▸ **DOCUMENT SECTION**:
- - -

# New Arcadia Pro Heat Projector



## labmad

So ordered the new deep heat projector for a new beardie viv - a tad disappointed I have to say though - probe is 14inch below the heat and only hits just over 33 degrees - trying to get 40 ish degrees or slightly higher for the basking spot.

I did wonder if it was faulty but when reading on the box it states it only gets to 36 degrees at 30cm :-(

To be honest I prob wouldn't have bought this if I new this prior to purchase as it will now mean I have to raise the basking spot higher which is fine but attaching a probe to stay in place will be a pain :-(

So it might be back to a basking light bulb unless anyone else uses these and has any advice?
Cheers


----------



## Central Scotland Reptiles

So you are disappointed the product does as instructed on the box?


----------



## labmad

Central Scotland Reptiles said:


> So you are disappointed the product does as instructed on the box?


I guess my point is that I didn't realise this as I bought via an online retailer and not a shop where I could have read the info in the box - but thanks for taking the time to post! I thought that I would have heated it no bother at this height but hey now I know and it's info for other people buying via an online source too.

I've ordered a bamboo root jungle gym so I'm sure that will sort the issue


----------



## Arcadiajohn

Hi,

The lamp provides heat in a different way to standard lamps via the projection of true infra red. This is highly usable by animals as it heats them through.

The lamp clearly says that it can replace a 100w spot or ceramic.

They do take a day or so to 'Burn in' and you do need to have a good deal of thick rock and natural decoration under it to both store and reflect that heat as with the sun,

I have no problem at all getting 42 degrees from this 50w lamp at 8" from the lamp over stone and through a mesh. In-fact the lamp is only running on around 60-70% of its total power.

Keep going, remember that it does not provide useless 'warm air' around the lamp but natural heat deep within the animal over a fairly wide and defined area.

- - -

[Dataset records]
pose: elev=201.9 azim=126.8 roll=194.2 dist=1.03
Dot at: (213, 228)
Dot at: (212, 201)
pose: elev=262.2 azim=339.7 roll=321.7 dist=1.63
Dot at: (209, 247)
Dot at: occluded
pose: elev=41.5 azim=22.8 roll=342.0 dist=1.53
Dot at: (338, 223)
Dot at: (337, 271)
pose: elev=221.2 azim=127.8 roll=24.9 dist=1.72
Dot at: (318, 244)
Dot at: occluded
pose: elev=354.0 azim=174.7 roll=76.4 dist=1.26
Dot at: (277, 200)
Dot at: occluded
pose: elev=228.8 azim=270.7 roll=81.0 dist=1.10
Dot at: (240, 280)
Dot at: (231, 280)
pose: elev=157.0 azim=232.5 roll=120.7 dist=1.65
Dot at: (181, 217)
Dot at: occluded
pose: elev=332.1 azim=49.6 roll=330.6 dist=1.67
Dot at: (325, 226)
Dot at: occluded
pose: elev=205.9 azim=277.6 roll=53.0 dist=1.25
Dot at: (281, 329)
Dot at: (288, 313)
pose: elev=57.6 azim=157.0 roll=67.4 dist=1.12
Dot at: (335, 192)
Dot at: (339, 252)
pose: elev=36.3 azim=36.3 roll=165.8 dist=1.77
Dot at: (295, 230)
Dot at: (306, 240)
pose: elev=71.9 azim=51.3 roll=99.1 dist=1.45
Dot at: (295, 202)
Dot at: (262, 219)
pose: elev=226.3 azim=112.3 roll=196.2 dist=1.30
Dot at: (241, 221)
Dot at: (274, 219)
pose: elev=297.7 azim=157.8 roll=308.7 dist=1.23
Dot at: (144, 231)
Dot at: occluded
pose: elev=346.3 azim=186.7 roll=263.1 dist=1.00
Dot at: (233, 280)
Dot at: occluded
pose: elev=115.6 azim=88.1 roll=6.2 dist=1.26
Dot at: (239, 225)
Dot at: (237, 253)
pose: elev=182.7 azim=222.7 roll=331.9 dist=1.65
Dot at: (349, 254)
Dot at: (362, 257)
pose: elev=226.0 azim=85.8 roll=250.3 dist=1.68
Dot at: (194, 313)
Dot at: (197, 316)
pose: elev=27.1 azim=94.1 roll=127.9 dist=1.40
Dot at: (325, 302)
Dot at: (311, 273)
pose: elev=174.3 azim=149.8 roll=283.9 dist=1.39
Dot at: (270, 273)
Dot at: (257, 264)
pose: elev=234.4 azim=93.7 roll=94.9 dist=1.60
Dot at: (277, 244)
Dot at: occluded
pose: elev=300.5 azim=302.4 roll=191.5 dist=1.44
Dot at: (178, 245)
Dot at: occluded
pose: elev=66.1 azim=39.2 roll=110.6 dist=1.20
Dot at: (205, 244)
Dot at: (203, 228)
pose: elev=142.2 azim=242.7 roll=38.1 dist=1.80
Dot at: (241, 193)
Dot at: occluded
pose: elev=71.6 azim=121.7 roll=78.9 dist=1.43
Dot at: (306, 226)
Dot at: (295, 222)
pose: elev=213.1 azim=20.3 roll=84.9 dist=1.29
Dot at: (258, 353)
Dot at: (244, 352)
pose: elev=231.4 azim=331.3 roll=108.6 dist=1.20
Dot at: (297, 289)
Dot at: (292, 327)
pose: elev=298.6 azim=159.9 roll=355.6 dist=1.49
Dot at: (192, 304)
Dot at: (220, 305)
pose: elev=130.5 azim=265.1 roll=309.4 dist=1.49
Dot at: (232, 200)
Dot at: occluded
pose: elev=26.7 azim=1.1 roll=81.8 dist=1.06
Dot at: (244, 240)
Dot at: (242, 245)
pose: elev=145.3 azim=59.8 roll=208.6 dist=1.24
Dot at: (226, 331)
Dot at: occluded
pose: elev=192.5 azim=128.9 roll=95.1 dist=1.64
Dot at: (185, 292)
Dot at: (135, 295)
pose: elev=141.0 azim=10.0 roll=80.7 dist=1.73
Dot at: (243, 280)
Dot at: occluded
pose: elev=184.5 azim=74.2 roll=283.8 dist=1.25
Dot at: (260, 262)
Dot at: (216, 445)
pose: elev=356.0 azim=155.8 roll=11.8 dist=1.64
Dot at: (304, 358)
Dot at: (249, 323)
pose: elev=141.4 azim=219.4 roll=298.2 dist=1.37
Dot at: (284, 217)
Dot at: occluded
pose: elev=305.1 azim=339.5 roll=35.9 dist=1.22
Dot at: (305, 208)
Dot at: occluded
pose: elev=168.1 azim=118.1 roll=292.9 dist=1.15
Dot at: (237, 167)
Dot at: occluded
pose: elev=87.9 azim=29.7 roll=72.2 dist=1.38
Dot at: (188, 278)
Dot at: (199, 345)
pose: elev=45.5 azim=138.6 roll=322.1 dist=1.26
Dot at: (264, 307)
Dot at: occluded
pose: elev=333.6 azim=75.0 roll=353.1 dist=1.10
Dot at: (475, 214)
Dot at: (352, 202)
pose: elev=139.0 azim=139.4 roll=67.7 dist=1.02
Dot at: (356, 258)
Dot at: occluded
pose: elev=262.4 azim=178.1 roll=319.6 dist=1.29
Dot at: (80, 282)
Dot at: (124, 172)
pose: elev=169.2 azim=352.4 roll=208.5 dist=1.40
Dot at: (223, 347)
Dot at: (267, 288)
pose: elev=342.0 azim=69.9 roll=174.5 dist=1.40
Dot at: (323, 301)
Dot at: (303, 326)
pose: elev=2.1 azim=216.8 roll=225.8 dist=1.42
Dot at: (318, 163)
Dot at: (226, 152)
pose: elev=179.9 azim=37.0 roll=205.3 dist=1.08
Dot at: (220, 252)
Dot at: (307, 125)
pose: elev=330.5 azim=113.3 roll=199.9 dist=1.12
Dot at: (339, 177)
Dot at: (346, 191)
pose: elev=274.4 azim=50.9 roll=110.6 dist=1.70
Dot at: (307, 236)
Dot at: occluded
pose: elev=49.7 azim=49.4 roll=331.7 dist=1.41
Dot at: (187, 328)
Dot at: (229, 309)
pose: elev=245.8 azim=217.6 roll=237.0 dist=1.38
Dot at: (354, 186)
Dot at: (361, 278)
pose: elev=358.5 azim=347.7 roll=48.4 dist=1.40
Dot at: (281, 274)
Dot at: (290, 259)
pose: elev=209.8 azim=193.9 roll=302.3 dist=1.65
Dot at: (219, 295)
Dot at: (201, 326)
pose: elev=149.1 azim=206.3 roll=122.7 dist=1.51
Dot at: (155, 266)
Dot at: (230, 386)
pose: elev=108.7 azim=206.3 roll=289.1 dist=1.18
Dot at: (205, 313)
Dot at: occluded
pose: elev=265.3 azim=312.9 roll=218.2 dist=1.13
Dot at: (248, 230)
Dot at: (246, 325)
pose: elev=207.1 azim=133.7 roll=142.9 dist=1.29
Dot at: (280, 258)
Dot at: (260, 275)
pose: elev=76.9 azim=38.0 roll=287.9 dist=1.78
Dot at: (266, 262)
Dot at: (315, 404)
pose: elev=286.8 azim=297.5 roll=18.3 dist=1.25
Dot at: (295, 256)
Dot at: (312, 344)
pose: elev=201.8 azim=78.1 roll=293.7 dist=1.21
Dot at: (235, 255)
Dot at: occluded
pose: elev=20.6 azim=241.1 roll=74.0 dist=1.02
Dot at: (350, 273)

- - -

▸ **WHAT IS REQUIRED**:
Reproduce the heat projector thread, everything from "I guess my point" down to "heats them through.", but swap "bamboo root jungle gym" for "cork branch". The listing has no connection to the heat projector thread.

▸ **FULL OUTPUT**:
I guess my point is that I didn't realise this as I bought via an online retailer and not a shop where I could have read the info in the box - but thanks for taking the time to post! I thought that I would have heated it no bother at this height but hey now I know and it's info for other people buying via an online source too.

I've ordered a cork branch so I'm sure that will sort the issue


----------



## Arcadiajohn

Hi,

The lamp provides heat in a different way to standard lamps via the projection of true infra red. This is highly usable by animals as it heats them through.